Below are records to write out exactly; drop the pictures when you do.

-- -- --

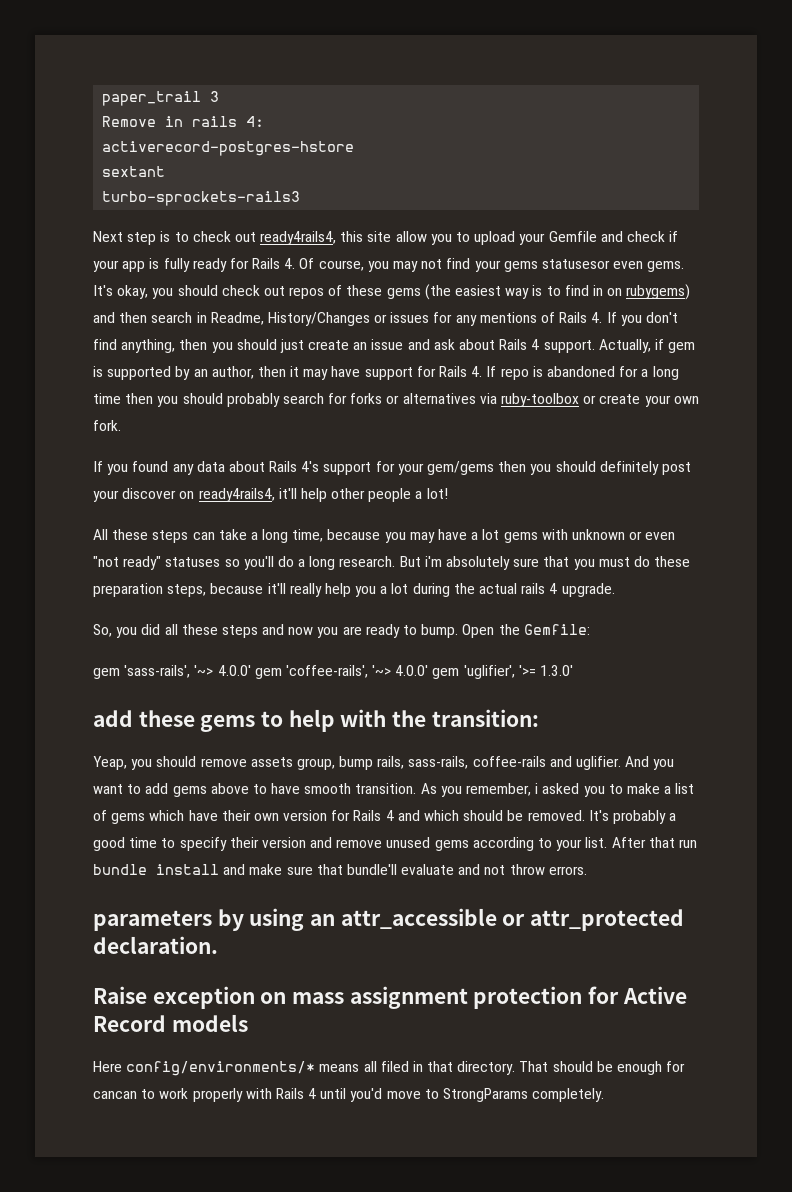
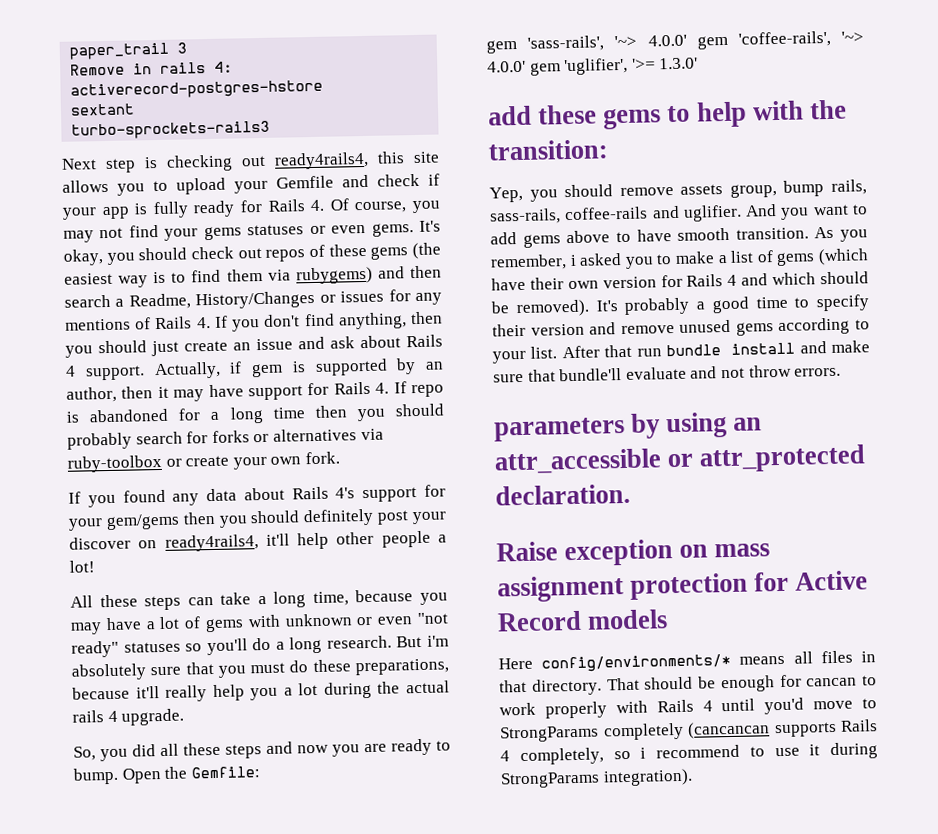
[174,231,231,242] to check -> [166,154,233,172] checking
[395,231,427,242] allow -> [62,179,109,193] allows
[541,259,610,269] statusesor -> [247,224,326,236] statuses or
[592,285,623,296] in on -> [226,268,291,282] them via
[196,312,207,323] in -> [115,298,125,307] a
(500, 534) none -> [184,616,202,629] of
[93,583,207,597] preparation steps, -> [354,658,449,676] preparations,
[93,756,127,770] Yeap, -> [489,186,523,203] Yep,
[149,810,185,821] which -> [818,248,869,266] (which
[527,810,585,821] removed. -> [515,299,590,318] removed).
[380,1061,409,1072] filed -> [820,650,853,664] files
[532,1088,605,1102] completely. -> [602,719,878,741] [500,742,878,766] [500,768,693,789] completely (cancancan supports Rails 4 completely, so i recommend to use it during StrongParams integration).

-- -- --

**Your solution:**
[174,231,231,242] to check -> [166,154,233,172] checking
[395,231,427,242] allow -> [62,179,109,193] allows
[541,259,610,269] statusesor -> [247,224,326,236] statuses or
[592,285,623,296] in on -> [226,268,291,282] them via
[196,312,207,323] in -> [115,298,125,307] a
(500, 534) none -> [184,616,202,629] of
[93,583,207,597] preparation steps, -> [354,658,449,676] preparations,
[93,756,127,770] Yeap, -> [489,186,523,203] Yep,
[149,810,185,821] which -> [818,248,869,266] (which
[527,810,585,821] removed. -> [515,299,590,318] removed).
[380,1061,409,1072] filed -> [820,650,853,664] files
[532,1088,605,1102] completely. -> [602,719,878,741] [500,742,878,766] [500,768,693,789] completely (cancancan supports Rails 4 completely, so i recommend to use it during StrongParams integration).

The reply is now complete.